▸ **Exercise description**: Recast the text of the data below as a numbered list with one line per item, omitting any blank lines.

*** Opening Working data ***

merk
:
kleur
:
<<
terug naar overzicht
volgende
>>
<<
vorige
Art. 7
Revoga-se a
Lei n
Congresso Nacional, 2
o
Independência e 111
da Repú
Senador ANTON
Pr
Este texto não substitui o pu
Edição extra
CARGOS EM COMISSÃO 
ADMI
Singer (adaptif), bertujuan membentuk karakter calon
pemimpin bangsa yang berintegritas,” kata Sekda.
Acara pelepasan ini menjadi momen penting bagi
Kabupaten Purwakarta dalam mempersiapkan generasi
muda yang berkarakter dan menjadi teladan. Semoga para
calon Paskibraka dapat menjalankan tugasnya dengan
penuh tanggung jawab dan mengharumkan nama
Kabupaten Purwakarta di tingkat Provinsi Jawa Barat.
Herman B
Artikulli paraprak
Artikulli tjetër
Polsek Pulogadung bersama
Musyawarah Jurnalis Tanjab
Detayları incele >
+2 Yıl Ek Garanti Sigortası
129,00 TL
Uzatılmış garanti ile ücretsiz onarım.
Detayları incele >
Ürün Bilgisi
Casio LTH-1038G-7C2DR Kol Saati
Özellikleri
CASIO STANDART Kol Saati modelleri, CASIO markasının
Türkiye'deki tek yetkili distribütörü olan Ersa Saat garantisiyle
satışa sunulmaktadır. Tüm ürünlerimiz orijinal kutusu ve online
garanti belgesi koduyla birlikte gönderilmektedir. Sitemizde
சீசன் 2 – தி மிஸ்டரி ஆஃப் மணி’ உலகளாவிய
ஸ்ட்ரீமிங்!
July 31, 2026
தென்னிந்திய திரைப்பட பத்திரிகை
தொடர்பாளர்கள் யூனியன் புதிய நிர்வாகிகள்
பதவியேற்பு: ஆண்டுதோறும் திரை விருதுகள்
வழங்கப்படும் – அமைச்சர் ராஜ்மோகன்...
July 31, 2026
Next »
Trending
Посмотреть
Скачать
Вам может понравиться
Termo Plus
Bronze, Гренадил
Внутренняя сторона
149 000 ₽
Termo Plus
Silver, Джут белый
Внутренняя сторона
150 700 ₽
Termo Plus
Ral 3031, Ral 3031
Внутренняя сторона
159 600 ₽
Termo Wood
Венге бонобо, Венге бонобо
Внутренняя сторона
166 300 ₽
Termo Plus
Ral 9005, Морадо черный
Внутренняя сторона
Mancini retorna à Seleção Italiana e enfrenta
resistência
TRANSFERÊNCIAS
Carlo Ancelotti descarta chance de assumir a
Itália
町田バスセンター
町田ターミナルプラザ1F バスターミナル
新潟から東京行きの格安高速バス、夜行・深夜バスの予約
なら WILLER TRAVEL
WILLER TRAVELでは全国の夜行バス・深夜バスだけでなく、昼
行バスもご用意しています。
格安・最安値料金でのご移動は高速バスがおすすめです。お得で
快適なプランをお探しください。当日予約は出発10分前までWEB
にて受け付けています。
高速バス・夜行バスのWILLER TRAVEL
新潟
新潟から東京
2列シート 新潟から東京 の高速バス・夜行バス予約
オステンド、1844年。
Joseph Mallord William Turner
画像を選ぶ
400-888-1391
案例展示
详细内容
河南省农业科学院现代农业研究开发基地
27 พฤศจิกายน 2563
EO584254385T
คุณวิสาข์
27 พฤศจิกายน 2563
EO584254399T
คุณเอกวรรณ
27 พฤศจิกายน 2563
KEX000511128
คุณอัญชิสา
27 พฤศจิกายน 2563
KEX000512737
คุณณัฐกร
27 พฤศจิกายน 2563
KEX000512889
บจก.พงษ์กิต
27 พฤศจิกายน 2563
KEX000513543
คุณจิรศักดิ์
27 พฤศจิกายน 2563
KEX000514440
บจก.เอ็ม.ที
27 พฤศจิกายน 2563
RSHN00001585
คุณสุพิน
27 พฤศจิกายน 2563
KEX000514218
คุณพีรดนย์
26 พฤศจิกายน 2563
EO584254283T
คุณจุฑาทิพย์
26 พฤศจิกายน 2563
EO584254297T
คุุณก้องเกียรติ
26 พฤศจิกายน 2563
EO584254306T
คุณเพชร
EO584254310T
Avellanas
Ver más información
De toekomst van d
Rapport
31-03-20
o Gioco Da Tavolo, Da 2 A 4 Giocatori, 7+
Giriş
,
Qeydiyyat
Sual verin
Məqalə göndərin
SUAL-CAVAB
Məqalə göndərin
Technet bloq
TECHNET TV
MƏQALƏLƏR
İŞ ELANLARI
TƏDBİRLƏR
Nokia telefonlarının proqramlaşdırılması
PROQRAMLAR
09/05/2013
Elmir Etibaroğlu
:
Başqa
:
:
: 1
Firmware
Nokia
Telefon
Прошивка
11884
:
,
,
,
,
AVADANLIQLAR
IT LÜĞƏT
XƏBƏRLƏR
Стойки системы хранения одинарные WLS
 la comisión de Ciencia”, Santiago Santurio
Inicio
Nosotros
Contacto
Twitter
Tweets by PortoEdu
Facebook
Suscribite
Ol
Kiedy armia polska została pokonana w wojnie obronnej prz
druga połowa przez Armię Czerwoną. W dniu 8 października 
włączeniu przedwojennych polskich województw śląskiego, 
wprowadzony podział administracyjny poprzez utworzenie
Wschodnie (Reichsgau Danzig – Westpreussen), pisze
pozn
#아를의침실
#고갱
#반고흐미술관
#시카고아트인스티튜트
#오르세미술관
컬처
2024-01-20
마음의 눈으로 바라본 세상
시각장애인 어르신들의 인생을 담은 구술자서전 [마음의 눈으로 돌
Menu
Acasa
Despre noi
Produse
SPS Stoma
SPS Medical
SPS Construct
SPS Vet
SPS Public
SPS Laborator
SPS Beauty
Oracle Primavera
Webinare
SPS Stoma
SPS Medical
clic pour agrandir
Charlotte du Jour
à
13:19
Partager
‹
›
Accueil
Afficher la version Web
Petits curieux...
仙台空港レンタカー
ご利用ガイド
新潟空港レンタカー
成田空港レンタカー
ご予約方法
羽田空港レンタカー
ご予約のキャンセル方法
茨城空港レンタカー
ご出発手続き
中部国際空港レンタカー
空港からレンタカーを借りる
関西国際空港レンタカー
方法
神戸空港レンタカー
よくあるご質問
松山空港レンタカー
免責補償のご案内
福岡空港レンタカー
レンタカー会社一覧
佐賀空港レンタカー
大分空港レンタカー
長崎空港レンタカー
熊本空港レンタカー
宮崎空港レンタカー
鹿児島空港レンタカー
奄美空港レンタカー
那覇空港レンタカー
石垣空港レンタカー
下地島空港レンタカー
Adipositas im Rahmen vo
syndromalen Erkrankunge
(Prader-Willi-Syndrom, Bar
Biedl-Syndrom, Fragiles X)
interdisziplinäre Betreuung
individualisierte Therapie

*** Closing Working data ***

▸ **Answer for this exercise**:
1. merk
2. :
3. kleur
4. :
5. <<
6. terug naar overzicht
7. volgende
8. >>
9. <<
10. vorige
11. Art. 7
12. Revoga-se a
13. Lei n
14. Congresso Nacional, 2
15. o
16. Independência e 111
17. da Repú
18. Senador ANTON
19. Pr
20. Este texto não substitui o pu
21. Edição extra
22. CARGOS EM COMISSÃO 
23. ADMI
24. Singer (adaptif), bertujuan membentuk karakter calon
25. pemimpin bangsa yang berintegritas,” kata Sekda.
26. Acara pelepasan ini menjadi momen penting bagi
27. Kabupaten Purwakarta dalam mempersiapkan generasi
28. muda yang berkarakter dan menjadi teladan. Semoga para
29. calon Paskibraka dapat menjalankan tugasnya dengan
30. penuh tanggung jawab dan mengharumkan nama
31. Kabupaten Purwakarta di tingkat Provinsi Jawa Barat.
32. Herman B
33. Artikulli paraprak
34. Artikulli tjetër
35. Polsek Pulogadung bersama
36. Musyawarah Jurnalis Tanjab
37. Detayları incele >
38. +2 Yıl Ek Garanti Sigortası
39. 129,00 TL
40. Uzatılmış garanti ile ücretsiz onarım.
41. Detayları incele >
42. Ürün Bilgisi
43. Casio LTH-1038G-7C2DR Kol Saati
44. Özellikleri
45. CASIO STANDART Kol Saati modelleri, CASIO markasının
46. Türkiye'deki tek yetkili distribütörü olan Ersa Saat garantisiyle
47. satışa sunulmaktadır. Tüm ürünlerimiz orijinal kutusu ve online
48. garanti belgesi koduyla birlikte gönderilmektedir. Sitemizde
49. சீசன் 2 – தி மிஸ்டரி ஆஃப் மணி’ உலகளாவிய
50. ஸ்ட்ரீமிங்!
51. July 31, 2026
52. தென்னிந்திய திரைப்பட பத்திரிகை
53. தொடர்பாளர்கள் யூனியன் புதிய நிர்வாகிகள்
54. பதவியேற்பு: ஆண்டுதோறும் திரை விருதுகள்
55. வழங்கப்படும் – அமைச்சர் ராஜ்மோகன்...
56. July 31, 2026
57. Next »
58. Trending
59. Посмотреть
60. Скачать
61. Вам может понравиться
62. Termo Plus
63. Bronze, Гренадил
64. Внутренняя сторона
65. 149 000 ₽
66. Termo Plus
67. Silver, Джут белый
68. Внутренняя сторона
69. 150 700 ₽
70. Termo Plus
71. Ral 3031, Ral 3031
72. Внутренняя сторона
73. 159 600 ₽
74. Termo Wood
75. Венге бонобо, Венге бонобо
76. Внутренняя сторона
77. 166 300 ₽
78. Termo Plus
79. Ral 9005, Морадо черный
80. Внутренняя сторона
81. Mancini retorna à Seleção Italiana e enfrenta
82. resistência
83. TRANSFERÊNCIAS
84. Carlo Ancelotti descarta chance de assumir a
85. Itália
86. 町田バスセンター
87. 町田ターミナルプラザ1F バスターミナル
88. 新潟から東京行きの格安高速バス、夜行・深夜バスの予約
89. なら WILLER TRAVEL
90. WILLER TRAVELでは全国の夜行バス・深夜バスだけでなく、昼
91. 行バスもご用意しています。
92. 格安・最安値料金でのご移動は高速バスがおすすめです。お得で
93. 快適なプランをお探しください。当日予約は出発10分前までWEB
94. にて受け付けています。
95. 高速バス・夜行バスのWILLER TRAVEL
96. 新潟
97. 新潟から東京
98. 2列シート 新潟から東京 の高速バス・夜行バス予約
99. オステンド、1844年。
100. Joseph Mallord William Turner
101. 画像を選ぶ
102. 400-888-1391
103. 案例展示
104. 详细内容
105. 河南省农业科学院现代农业研究开发基地
106. 27 พฤศจิกายน 2563
107. EO584254385T
108. คุณวิสาข์
109. 27 พฤศจิกายน 2563
110. EO584254399T
111. คุณเอกวรรณ
112. 27 พฤศจิกายน 2563
113. KEX000511128
114. คุณอัญชิสา
115. 27 พฤศจิกายน 2563
116. KEX000512737
117. คุณณัฐกร
118. 27 พฤศจิกายน 2563
119. KEX000512889
120. บจก.พงษ์กิต
121. 27 พฤศจิกายน 2563
122. KEX000513543
123. คุณจิรศักดิ์
124. 27 พฤศจิกายน 2563
125. KEX000514440
126. บจก.เอ็ม.ที
127. 27 พฤศจิกายน 2563
128. RSHN00001585
129. คุณสุพิน
130. 27 พฤศจิกายน 2563
131. KEX000514218
132. คุณพีรดนย์
133. 26 พฤศจิกายน 2563
134. EO584254283T
135. คุณจุฑาทิพย์
136. 26 พฤศจิกายน 2563
137. EO584254297T
138. คุุณก้องเกียรติ
139. 26 พฤศจิกายน 2563
140. EO584254306T
141. คุณเพชร
142. EO584254310T
143. Avellanas
144. Ver más información
145. De toekomst van d
146. Rapport
147. 31-03-20
148. o Gioco Da Tavolo, Da 2 A 4 Giocatori, 7+
149. Giriş
150. ,
151. Qeydiyyat
152. Sual verin
153. Məqalə göndərin
154. SUAL-CAVAB
155. Məqalə göndərin
156. Technet bloq
157. TECHNET TV
158. MƏQALƏLƏR
159. İŞ ELANLARI
160. TƏDBİRLƏR
161. Nokia telefonlarının proqramlaşdırılması
162. PROQRAMLAR
163. 09/05/2013
164. Elmir Etibaroğlu
165. :
166. Başqa
167. :
168. :
169. : 1
170. Firmware
171. Nokia
172. Telefon
173. Прошивка
174. 11884
175. :
176. ,
177. ,
178. ,
179. ,
180. AVADANLIQLAR
181. IT LÜĞƏT
182. XƏBƏRLƏR
183. Стойки системы хранения одинарные WLS
184.  la comisión de Ciencia”, Santiago Santurio
185. Inicio
186. Nosotros
187. Contacto
188. Twitter
189. Tweets by PortoEdu
190. Facebook
191. Suscribite
192. Ol
193. Kiedy armia polska została pokonana w wojnie obronnej prz
194. druga połowa przez Armię Czerwoną. W dniu 8 października 
195. włączeniu przedwojennych polskich województw śląskiego, 
196. wprowadzony podział administracyjny poprzez utworzenie
197. Wschodnie (Reichsgau Danzig – Westpreussen), pisze
198. pozn
199. #아를의침실
200. #고갱
201. #반고흐미술관
202. #시카고아트인스티튜트
203. #오르세미술관
204. 컬처
205. 2024-01-20
206. 마음의 눈으로 바라본 세상
207. 시각장애인 어르신들의 인생을 담은 구술자서전 [마음의 눈으로 돌
208. Menu
209. Acasa
210. Despre noi
211. Produse
212. SPS Stoma
213. SPS Medical
214. SPS Construct
215. SPS Vet
216. SPS Public
217. SPS Laborator
218. SPS Beauty
219. Oracle Primavera
220. Webinare
221. SPS Stoma
222. SPS Medical
223. clic pour agrandir
224. Charlotte du Jour
225. à
226. 13:19
227. Partager
228. ‹
229. ›
230. Accueil
231. Afficher la version Web
232. Petits curieux...
233. 仙台空港レンタカー
234. ご利用ガイド
235. 新潟空港レンタカー
236. 成田空港レンタカー
237. ご予約方法
238. 羽田空港レンタカー
239. ご予約のキャンセル方法
240. 茨城空港レンタカー
241. ご出発手続き
242. 中部国際空港レンタカー
243. 空港からレンタカーを借りる
244. 関西国際空港レンタカー
245. 方法
246. 神戸空港レンタカー
247. よくあるご質問
248. 松山空港レンタカー
249. 免責補償のご案内
250. 福岡空港レンタカー
251. レンタカー会社一覧
252. 佐賀空港レンタカー
253. 大分空港レンタカー
254. 長崎空港レンタカー
255. 熊本空港レンタカー
256. 宮崎空港レンタカー
257. 鹿児島空港レンタカー
258. 奄美空港レンタカー
259. 那覇空港レンタカー
260. 石垣空港レンタカー
261. 下地島空港レンタカー
262. Adipositas im Rahmen vo
263. syndromalen Erkrankunge
264. (Prader-Willi-Syndrom, Bar
265. Biedl-Syndrom, Fragiles X)
266. interdisziplinäre Betreuung
267. individualisierte Therapie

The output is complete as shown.